YOUR TASK — Which lines below include "Czarnochowicka"? Copy them all.

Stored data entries
Segment Open

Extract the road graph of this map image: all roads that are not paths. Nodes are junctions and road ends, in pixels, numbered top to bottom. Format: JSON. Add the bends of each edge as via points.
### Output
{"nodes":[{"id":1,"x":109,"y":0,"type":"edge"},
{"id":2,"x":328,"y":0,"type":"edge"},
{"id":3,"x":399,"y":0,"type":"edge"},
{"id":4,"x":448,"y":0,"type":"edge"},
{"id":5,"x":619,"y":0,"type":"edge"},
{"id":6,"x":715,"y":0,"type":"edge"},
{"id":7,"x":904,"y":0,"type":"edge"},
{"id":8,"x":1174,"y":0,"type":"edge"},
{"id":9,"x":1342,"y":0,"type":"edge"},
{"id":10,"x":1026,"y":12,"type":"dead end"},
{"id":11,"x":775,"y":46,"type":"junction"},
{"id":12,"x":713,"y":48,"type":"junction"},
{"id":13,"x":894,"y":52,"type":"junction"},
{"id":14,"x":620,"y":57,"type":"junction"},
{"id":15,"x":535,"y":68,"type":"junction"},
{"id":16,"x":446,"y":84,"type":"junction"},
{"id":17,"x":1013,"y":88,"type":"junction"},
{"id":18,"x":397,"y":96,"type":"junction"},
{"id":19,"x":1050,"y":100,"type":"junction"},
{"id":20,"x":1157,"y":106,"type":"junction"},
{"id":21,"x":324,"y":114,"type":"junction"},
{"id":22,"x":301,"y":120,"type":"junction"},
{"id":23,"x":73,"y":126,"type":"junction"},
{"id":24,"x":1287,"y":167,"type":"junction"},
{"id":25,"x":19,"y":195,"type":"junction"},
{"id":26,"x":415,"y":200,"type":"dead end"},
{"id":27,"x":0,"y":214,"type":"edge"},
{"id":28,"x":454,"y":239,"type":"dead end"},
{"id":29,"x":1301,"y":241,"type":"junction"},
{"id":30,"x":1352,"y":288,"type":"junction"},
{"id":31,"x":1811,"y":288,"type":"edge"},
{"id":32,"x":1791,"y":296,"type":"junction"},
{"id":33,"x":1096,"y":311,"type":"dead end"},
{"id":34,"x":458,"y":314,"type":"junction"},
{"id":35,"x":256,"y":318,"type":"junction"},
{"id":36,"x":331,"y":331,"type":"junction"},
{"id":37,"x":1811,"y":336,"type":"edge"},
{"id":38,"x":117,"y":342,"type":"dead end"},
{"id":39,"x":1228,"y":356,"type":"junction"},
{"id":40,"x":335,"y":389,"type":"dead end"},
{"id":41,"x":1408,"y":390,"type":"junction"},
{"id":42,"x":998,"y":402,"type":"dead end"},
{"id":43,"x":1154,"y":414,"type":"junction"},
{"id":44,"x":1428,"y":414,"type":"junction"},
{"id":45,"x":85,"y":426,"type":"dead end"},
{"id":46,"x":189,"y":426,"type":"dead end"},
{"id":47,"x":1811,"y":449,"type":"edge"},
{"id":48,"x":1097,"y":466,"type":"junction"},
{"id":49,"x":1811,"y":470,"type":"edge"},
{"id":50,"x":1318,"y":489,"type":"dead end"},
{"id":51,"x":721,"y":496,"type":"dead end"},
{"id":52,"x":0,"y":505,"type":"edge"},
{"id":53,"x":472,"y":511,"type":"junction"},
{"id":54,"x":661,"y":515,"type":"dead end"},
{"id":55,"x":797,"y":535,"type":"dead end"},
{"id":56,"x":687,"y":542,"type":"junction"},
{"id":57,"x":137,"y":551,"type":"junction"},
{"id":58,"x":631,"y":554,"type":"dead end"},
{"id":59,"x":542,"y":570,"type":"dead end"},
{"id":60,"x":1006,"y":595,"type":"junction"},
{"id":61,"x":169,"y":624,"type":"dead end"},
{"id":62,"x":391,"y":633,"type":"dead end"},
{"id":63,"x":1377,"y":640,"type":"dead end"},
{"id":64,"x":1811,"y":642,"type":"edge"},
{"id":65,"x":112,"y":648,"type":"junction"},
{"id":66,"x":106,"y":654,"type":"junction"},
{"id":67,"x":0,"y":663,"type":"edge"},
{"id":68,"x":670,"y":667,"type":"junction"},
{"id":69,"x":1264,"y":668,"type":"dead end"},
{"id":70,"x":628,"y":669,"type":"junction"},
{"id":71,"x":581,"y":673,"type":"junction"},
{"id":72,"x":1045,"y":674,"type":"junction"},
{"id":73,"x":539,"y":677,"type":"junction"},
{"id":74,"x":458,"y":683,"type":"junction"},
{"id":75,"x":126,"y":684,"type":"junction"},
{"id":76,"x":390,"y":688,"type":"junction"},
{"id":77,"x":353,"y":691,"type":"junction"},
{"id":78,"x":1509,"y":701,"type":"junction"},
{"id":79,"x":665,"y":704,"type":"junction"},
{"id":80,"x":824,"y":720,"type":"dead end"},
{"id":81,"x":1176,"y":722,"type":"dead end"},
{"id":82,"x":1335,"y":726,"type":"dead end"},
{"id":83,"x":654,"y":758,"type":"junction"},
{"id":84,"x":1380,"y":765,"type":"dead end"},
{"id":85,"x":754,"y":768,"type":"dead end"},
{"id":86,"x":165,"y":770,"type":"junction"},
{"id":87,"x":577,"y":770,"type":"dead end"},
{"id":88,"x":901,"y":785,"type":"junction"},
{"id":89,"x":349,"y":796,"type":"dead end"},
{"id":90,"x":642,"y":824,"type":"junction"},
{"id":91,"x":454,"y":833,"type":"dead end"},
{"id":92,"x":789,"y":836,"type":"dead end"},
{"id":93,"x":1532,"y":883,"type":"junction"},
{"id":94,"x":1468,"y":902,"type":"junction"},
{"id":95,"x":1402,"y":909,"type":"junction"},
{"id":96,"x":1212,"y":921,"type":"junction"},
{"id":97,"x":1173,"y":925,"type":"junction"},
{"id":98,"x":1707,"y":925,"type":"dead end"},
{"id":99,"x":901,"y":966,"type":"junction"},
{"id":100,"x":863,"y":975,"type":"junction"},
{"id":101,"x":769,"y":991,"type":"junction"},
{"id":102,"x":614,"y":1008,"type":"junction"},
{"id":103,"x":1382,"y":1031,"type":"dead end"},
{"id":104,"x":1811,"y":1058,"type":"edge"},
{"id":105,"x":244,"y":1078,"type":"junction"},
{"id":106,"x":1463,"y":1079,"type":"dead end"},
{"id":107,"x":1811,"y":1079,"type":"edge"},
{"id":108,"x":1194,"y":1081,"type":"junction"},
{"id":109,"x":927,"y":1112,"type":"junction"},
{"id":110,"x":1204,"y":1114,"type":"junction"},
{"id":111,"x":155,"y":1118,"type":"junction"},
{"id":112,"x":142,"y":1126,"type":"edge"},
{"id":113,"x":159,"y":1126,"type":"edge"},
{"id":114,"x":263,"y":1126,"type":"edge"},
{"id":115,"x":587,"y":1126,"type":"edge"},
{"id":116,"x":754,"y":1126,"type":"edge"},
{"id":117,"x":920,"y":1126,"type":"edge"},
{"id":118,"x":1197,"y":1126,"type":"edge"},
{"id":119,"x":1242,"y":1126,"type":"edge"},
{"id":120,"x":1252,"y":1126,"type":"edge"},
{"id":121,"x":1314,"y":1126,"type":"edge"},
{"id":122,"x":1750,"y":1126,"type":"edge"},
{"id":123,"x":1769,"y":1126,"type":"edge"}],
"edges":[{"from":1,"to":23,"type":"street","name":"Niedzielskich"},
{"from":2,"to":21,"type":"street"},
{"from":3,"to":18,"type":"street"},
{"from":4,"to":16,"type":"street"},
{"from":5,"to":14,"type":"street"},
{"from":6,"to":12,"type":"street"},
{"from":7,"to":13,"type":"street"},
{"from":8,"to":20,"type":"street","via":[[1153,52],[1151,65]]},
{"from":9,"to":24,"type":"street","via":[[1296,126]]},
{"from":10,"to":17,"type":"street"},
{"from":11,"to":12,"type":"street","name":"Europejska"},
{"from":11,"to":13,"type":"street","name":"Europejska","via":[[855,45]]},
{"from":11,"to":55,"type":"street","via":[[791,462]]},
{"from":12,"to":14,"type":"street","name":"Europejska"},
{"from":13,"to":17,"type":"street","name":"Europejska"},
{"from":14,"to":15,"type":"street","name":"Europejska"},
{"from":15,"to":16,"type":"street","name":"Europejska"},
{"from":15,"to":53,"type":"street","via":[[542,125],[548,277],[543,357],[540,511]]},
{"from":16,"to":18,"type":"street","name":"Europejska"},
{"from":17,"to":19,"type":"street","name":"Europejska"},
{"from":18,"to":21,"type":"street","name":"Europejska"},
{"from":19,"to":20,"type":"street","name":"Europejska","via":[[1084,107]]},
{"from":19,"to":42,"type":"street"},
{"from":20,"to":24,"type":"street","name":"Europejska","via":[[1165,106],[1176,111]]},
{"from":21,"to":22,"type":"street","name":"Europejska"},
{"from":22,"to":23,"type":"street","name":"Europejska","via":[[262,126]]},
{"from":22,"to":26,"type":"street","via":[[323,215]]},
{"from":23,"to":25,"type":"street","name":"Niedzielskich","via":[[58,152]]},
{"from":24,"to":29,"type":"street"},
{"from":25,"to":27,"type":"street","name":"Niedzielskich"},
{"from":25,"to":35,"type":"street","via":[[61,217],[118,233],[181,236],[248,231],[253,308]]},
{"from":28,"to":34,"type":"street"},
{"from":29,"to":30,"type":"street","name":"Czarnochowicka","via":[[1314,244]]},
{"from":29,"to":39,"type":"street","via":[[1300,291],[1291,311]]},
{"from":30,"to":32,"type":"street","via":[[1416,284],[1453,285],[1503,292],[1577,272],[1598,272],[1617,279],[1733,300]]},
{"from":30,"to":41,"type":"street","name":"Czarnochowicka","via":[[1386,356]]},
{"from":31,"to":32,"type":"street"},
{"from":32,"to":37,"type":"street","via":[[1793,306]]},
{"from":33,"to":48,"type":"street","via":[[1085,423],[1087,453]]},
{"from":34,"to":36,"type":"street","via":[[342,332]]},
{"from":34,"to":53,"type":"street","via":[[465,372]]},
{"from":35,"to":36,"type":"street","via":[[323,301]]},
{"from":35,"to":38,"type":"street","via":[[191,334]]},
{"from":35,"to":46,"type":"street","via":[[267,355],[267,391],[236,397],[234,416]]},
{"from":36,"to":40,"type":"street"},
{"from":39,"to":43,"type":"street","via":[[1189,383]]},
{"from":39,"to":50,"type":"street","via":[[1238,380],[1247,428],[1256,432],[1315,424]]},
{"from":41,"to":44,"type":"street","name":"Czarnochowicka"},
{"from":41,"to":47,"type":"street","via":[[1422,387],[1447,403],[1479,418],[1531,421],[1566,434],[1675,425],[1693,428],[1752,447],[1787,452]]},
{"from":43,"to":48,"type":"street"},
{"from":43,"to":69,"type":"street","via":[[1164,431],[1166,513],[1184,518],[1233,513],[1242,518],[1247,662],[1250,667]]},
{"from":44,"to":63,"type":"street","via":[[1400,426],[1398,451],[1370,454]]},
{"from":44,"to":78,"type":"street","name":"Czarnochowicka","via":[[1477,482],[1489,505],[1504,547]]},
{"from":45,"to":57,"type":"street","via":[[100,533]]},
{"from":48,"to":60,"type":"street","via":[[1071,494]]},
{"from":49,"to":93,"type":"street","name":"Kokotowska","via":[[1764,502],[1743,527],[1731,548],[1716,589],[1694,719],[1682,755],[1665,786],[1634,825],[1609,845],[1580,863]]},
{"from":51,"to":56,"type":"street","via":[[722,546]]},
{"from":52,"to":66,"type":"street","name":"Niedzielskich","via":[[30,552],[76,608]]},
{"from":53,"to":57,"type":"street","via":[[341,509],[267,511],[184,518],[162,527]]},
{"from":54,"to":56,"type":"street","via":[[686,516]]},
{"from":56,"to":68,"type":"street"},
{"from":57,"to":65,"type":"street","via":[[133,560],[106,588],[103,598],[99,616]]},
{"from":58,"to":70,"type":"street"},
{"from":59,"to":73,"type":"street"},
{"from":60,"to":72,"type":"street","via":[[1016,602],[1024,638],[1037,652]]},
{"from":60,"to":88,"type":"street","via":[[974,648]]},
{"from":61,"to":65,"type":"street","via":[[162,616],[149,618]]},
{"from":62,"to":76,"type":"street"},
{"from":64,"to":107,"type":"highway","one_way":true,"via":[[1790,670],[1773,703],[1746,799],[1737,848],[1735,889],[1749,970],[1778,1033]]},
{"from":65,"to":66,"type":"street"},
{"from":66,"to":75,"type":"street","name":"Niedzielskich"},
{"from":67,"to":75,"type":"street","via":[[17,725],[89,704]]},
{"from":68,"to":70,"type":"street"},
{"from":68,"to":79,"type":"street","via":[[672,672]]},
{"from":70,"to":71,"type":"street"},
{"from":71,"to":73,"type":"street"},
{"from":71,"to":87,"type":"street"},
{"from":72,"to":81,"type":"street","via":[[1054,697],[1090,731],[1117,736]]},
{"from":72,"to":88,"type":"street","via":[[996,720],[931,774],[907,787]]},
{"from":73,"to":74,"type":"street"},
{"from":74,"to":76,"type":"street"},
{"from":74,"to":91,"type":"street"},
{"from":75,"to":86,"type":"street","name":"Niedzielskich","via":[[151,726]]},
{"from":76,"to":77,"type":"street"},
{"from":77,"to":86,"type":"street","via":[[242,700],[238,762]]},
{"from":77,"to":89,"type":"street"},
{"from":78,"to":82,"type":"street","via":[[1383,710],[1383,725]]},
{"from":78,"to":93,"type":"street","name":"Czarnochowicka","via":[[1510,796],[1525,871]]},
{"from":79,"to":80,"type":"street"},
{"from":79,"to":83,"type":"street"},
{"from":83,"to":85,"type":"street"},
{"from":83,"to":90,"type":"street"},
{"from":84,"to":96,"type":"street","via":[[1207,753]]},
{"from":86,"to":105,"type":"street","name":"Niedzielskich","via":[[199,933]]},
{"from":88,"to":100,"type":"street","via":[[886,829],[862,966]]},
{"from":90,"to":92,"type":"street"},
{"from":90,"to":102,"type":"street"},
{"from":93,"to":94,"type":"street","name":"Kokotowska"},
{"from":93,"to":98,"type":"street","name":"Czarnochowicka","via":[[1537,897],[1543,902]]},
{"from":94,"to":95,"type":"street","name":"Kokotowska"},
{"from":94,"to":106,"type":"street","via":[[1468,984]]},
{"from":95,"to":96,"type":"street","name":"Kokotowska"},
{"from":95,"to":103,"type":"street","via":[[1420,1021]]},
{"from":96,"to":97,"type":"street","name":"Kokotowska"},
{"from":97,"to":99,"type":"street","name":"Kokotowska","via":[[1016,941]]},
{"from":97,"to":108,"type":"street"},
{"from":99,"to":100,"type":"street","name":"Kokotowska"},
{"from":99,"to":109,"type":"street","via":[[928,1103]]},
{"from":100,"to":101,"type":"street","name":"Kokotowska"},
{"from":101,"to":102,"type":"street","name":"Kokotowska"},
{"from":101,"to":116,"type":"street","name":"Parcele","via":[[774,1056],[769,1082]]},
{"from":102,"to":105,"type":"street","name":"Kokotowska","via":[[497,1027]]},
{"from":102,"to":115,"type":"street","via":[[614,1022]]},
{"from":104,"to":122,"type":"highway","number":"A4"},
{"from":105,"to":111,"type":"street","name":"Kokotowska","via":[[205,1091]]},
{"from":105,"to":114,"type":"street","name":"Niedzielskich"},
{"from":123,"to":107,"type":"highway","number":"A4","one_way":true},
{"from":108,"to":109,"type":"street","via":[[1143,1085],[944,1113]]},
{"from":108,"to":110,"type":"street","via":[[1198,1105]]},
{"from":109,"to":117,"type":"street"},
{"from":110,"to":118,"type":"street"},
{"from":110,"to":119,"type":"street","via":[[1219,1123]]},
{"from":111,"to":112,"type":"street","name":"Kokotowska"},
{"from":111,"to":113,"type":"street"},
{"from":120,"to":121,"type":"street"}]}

Segment Closed

RESULT —
{"from":29,"to":30,"type":"street","name":"Czarnochowicka","via":[[1314,244]]},
{"from":30,"to":41,"type":"street","name":"Czarnochowicka","via":[[1386,356]]},
{"from":41,"to":44,"type":"street","name":"Czarnochowicka"},
{"from":44,"to":78,"type":"street","name":"Czarnochowicka","via":[[1477,482],[1489,505],[1504,547]]},
{"from":78,"to":93,"type":"street","name":"Czarnochowicka","via":[[1510,796],[1525,871]]},
{"from":93,"to":98,"type":"street","name":"Czarnochowicka","via":[[1537,897],[1543,902]]},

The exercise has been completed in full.